Natalya Bromall was born in Ivanovo, Russia, and received her BS and MS degrees in Mathematics from Ivanovo State University. She graduated from Utah State University with a Ph.D. in Business Information Systems and Education and held academic positions in multiple universities, prior to joining RMU in 2013. Dr. Bromall is currently an Associate Professor of CIS; her areas of interest include cloud services, quantitative methods, web programming, cyber security and database management. She has multiple publications in academic journals and conference proceedings, is a certified AWS Solutions Architect – Associate and a certified AWS Academy instructor.
Donna Cellante is a Professor of Computer and Information Systems at Robert Morris University. Dr. Cellante earned an Ed.D. from the University of Pittsburgh in Administrative and Policy Studies (Curriculum and Supervision). She is a certified Business, Computer, and Information Technology teacher. Dr. Cellante has been at Robert Morris University in several capacities: Professor of Computer & Information Systems, Professor of Education, Associate Dean, Department Head, Director, and Coordinator. Her research interests include women in technology, STEM + C (computing), middle school girls and computing careers, security and privacy issues, and business teacher education. She has published papers in journals such as Issues in Information Systems (IIS), Association for Information Technology Professionals (AITP), Decision Sciences Institute (NEDIS), and Business Education Forum.
A.J. Grant is a University Professor of Organizational Leadership at Robert Morris University in Pittsburgh, PA. Grant’s research interests include historical and contemporary topics in rhetoric, ethics, popular culture, and leadership. Recent publications include “Ethos, Pathos and Logos: Rhetorical Fixes for an Old Problem: Fake News” and “Does G-d Lie: Dissembling in the Holy Books, both forthcoming from the Informing Science Institute. Grant has also published articles in Rhetoric Society Quarterly, Leadership and the Humanities, The Journal of American Culture, and the Journal of Leadership Studies. Grant received his Ph.D. in Rhetoric and English from Northern Illinois University, an MAT from Wheaton Graduate School and a BA in English Literature and Writing from the University of Pittsburgh.

Data drawn from a collection
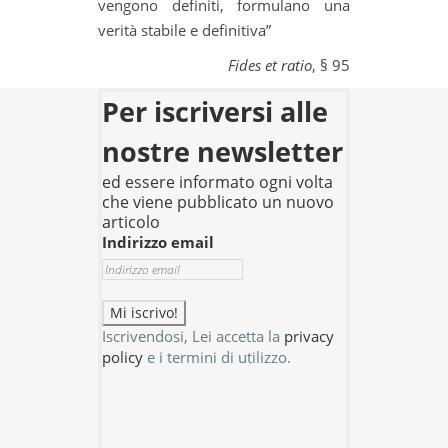
vengono definiti, formulano una
verità stabile e definitiva”
Fides et ratio
, § 95
Per iscriversi alle
nostre newsletter
ed essere informato ogni volta
che viene pubblicato un nuovo
articolo
Indirizzo email
Iscrivendosi, Lei accetta la
privacy
policy
e i termini di utilizzo.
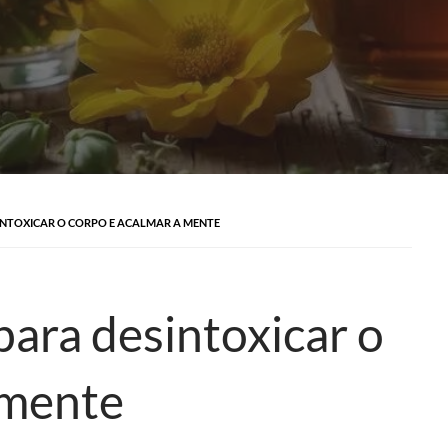
INTOXICAR O CORPO E ACALMAR A MENTE
para desintoxicar o
 mente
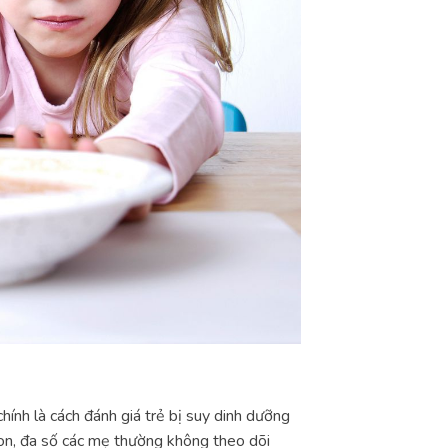
ính là cách đánh giá trẻ bị suy dinh dưỡng
 con, đa số các mẹ thường không theo dõi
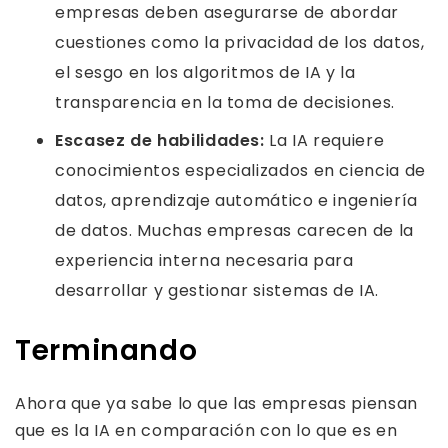
empresas deben asegurarse de abordar
cuestiones como la privacidad de los datos,
el sesgo en los algoritmos de IA y la
transparencia en la toma de decisiones.
Escasez de habilidades:
La IA requiere
conocimientos especializados en ciencia de
datos, aprendizaje automático e ingeniería
de datos. Muchas empresas carecen de la
experiencia interna necesaria para
desarrollar y gestionar sistemas de IA.
Terminando
Ahora que ya sabe lo que las empresas piensan
que es la IA en comparación con lo que es en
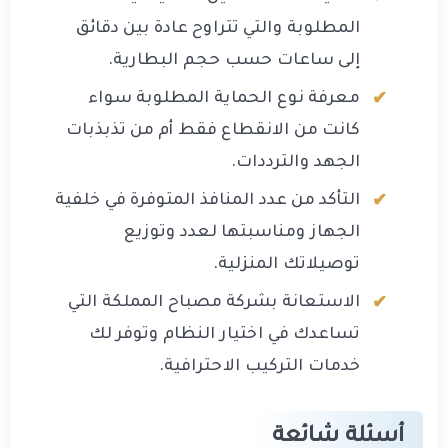
المطلوبة والتي تتراوح عادة بين دقائق
إلى ساعات حسب حجم البطارية.
معرفة نوع الحماية المطلوبة سواء
كانت من الانقطاع فقط أم من تذبذبات
الجهد والترددات.
التأكد من عدد المنافذ المتوفرة في خلفية
الجهاز ومناسبتها لعدد وتوزيع
توصيلاتك المنزلية.
الاستعانة بشركة مصباح المملكة التي
تساعدك في اختيار النظام وتوفر لك
خدمات التركيب الاحترافية.
أسئلة شائعة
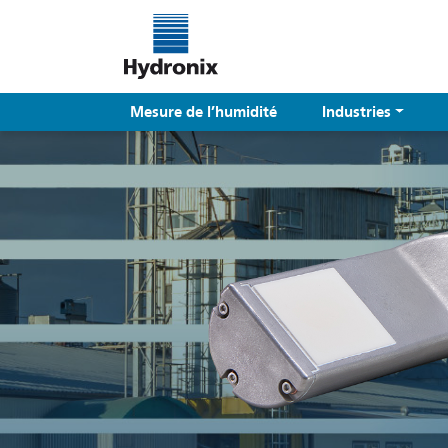
Mesure de l’humidité
Industries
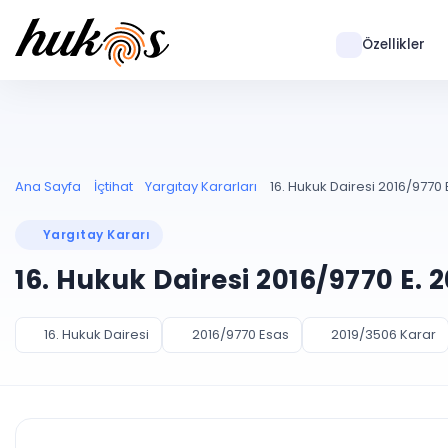
Özellikler
Ana Sayfa
İçtihat
Yargıtay Kararları
16. Hukuk Dairesi 2016/9770 
Yargıtay Kararı
16. Hukuk Dairesi 2016/9770 E. 
16. Hukuk Dairesi
2016/9770 Esas
2019/3506 Karar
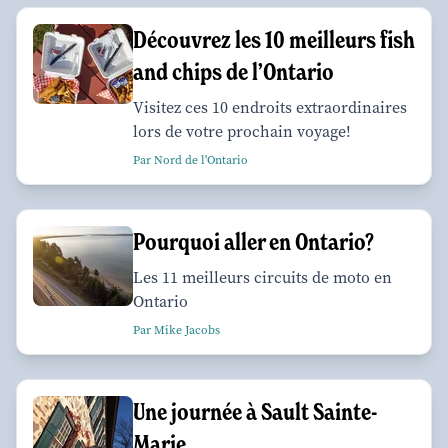
Découvrez les 10 meilleurs fish
and chips de l’Ontario
Visitez ces 10 endroits extraordinaires
lors de votre prochain voyage!
Par Nord de l'Ontario
Pourquoi aller en Ontario?
Les 11 meilleurs circuits de moto en
Ontario
Par Mike Jacobs
Une journée à Sault Sainte-
Marie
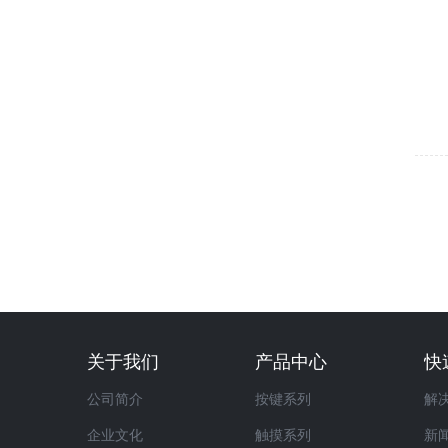
关于我们
产品中心
快
公司简介
按键系列
解
企业文化
触摸系列
新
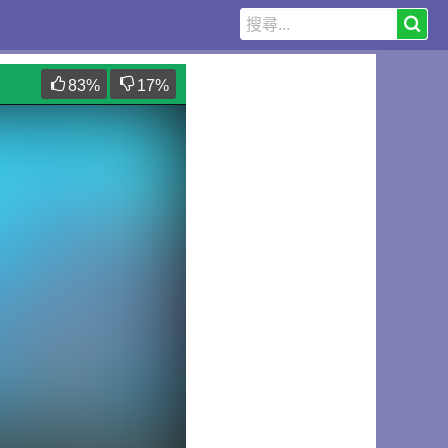
83
%
17
%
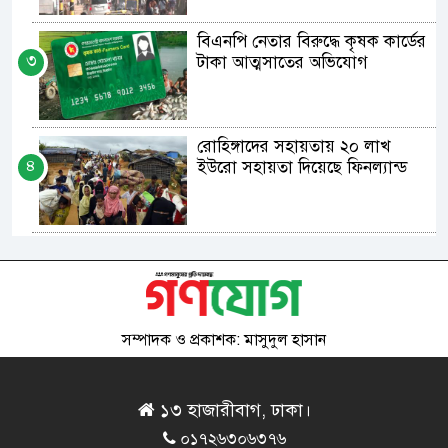
বিএনপি নেতার বিরুদ্ধে কৃষক কার্ডের
৩
টাকা আত্মসাতের অভিযোগ
রোহিঙ্গাদের সহায়তায় ২০ লাখ
৪
ইউরো সহায়তা দিয়েছে ফিনল্যান্ড
বিএনপি নেতার দিকে জুতা নিয়ে
৫
তেড়ে গেলেন পদপ্রার্থী
সম্পাদক ও প্রকাশক: মাসুদুল হাসান
চীন-পাকিস্তানের মধ্যে ১২২ কোটি
৬
ডলারের বিনিয়োগ চুক্তি
১৩ হাজারীবাগ, ঢাকা।
০১৭২৬৩০৬৩৭৬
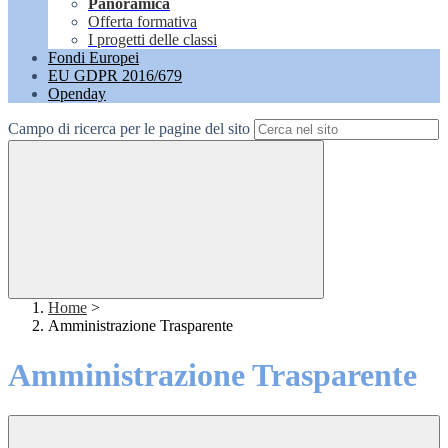
Panoramica
Offerta formativa
I progetti delle classi
Fondi Europei
EU GDPR 2016/679
Openday
Campo di ricerca per le pagine del sito
Home
>
Amministrazione Trasparente
Amministrazione Trasparente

## ACTIVITY 1
According to the faculty biographies, from which university did Donna Cellante earn her Ed.D.?
## ACTIVITY 2
Select each line of the entries that contains the word "datos".

## RESPONSE 1
The University of Pittsburgh.

## RESPONSE 2
cuestiones como la privacidad de los datos,
datos, aprendizaje automático e ingeniería
de datos. Muchas empresas carecen de la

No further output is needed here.